* Instructions for the task *
The reply should be a single number: the count of lines below that contain the word "Revlon".
%%
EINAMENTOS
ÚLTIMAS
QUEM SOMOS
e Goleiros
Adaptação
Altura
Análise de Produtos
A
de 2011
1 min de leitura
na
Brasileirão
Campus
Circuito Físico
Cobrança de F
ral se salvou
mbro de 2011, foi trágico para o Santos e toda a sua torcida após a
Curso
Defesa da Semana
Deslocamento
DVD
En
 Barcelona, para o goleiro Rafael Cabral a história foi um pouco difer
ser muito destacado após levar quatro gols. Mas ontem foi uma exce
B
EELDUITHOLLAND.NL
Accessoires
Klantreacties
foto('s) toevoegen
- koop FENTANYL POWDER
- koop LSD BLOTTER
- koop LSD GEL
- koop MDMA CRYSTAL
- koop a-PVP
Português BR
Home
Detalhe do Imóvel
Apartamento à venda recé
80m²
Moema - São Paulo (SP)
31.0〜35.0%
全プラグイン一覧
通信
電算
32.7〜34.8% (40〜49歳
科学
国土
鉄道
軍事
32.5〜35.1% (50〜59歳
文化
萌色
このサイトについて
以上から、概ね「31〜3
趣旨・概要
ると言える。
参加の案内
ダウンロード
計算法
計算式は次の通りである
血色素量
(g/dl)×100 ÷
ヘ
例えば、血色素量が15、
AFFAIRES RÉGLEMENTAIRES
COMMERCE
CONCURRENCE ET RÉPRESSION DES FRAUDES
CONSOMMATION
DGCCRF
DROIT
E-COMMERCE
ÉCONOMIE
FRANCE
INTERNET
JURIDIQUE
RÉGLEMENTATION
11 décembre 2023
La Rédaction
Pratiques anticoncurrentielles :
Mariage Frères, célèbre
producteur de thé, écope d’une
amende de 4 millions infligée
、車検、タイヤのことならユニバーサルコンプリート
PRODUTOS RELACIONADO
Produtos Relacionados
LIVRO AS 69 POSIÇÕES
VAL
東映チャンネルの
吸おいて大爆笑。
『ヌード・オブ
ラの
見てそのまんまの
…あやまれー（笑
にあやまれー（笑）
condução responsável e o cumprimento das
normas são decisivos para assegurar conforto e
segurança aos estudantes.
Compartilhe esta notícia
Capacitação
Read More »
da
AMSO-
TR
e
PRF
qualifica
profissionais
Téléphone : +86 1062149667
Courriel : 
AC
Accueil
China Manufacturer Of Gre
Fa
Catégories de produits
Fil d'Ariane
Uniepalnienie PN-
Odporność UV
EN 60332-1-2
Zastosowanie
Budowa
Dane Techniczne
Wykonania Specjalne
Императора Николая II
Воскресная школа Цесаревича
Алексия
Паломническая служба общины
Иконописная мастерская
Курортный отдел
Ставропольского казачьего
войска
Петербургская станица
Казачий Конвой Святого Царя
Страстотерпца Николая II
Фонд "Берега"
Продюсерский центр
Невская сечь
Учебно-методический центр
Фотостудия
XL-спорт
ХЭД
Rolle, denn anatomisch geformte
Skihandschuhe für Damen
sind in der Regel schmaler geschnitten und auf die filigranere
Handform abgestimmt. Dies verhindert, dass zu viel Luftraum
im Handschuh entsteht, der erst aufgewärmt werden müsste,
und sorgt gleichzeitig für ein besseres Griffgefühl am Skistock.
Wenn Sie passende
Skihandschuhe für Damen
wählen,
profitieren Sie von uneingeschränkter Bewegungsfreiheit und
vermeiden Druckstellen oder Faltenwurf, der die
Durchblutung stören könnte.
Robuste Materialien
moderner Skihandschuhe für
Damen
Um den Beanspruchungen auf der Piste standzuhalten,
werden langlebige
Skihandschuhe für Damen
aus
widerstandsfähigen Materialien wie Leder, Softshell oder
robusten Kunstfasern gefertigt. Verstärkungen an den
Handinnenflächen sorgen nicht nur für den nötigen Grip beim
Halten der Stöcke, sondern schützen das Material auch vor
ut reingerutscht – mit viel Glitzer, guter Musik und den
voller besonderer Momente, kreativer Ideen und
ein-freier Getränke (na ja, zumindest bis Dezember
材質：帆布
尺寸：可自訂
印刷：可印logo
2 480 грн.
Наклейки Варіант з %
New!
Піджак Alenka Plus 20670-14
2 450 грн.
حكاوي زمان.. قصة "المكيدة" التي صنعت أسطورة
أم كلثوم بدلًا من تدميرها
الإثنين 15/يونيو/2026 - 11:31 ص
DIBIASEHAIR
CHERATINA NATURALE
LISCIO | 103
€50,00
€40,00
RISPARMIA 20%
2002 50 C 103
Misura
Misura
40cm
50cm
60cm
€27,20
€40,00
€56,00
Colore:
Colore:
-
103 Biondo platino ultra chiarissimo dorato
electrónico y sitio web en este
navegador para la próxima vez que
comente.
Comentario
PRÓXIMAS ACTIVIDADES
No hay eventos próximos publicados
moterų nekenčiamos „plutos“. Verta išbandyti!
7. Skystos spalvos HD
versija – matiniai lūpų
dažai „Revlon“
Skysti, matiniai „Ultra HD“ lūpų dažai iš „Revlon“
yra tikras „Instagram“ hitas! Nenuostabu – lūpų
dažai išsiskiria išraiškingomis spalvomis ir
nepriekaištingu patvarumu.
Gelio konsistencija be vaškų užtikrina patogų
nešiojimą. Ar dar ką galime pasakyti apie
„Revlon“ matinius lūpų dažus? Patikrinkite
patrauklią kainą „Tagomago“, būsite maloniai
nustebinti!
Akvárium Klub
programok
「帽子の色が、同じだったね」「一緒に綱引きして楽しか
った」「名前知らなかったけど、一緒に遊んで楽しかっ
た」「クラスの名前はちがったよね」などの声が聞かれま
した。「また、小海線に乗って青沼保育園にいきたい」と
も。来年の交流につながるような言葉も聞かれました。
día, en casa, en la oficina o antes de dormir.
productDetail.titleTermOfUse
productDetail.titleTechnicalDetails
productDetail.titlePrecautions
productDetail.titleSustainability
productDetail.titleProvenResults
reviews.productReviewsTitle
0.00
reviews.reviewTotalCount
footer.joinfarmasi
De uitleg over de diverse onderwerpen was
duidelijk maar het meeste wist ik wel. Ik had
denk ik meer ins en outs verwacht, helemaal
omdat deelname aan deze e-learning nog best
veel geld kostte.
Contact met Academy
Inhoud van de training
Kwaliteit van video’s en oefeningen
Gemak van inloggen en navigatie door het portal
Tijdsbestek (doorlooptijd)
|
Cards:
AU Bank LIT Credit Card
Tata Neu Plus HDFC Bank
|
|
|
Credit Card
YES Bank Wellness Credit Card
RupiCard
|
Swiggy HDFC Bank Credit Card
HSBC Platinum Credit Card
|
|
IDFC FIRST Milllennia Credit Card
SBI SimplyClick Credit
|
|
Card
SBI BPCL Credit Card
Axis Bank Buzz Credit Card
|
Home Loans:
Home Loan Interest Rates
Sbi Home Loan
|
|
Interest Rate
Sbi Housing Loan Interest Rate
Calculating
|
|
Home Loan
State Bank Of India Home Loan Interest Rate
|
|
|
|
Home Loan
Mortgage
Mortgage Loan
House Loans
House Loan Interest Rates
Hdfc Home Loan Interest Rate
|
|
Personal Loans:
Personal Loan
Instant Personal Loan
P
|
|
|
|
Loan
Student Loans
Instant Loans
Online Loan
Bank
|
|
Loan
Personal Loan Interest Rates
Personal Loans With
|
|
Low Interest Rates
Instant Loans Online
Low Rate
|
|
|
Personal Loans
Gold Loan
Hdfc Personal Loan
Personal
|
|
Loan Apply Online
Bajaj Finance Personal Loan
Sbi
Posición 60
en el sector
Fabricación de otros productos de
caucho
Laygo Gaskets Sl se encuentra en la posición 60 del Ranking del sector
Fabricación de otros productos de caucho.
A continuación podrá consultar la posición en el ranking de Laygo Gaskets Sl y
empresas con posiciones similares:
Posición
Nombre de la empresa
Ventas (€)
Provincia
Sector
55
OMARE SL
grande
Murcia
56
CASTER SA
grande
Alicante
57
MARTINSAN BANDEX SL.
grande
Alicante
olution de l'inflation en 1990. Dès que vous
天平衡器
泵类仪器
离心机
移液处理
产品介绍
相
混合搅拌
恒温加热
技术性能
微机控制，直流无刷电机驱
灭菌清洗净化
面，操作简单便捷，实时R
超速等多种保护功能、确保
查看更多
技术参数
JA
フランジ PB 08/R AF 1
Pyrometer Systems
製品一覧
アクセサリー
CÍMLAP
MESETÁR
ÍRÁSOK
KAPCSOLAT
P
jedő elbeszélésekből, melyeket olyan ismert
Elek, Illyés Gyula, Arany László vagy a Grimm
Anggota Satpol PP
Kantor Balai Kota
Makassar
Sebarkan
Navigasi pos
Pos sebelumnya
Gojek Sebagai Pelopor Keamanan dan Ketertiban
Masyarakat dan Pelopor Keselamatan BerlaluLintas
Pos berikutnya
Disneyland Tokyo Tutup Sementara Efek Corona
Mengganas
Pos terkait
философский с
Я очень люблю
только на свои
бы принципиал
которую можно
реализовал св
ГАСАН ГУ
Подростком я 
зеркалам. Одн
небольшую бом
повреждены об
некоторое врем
%%
* Output *
3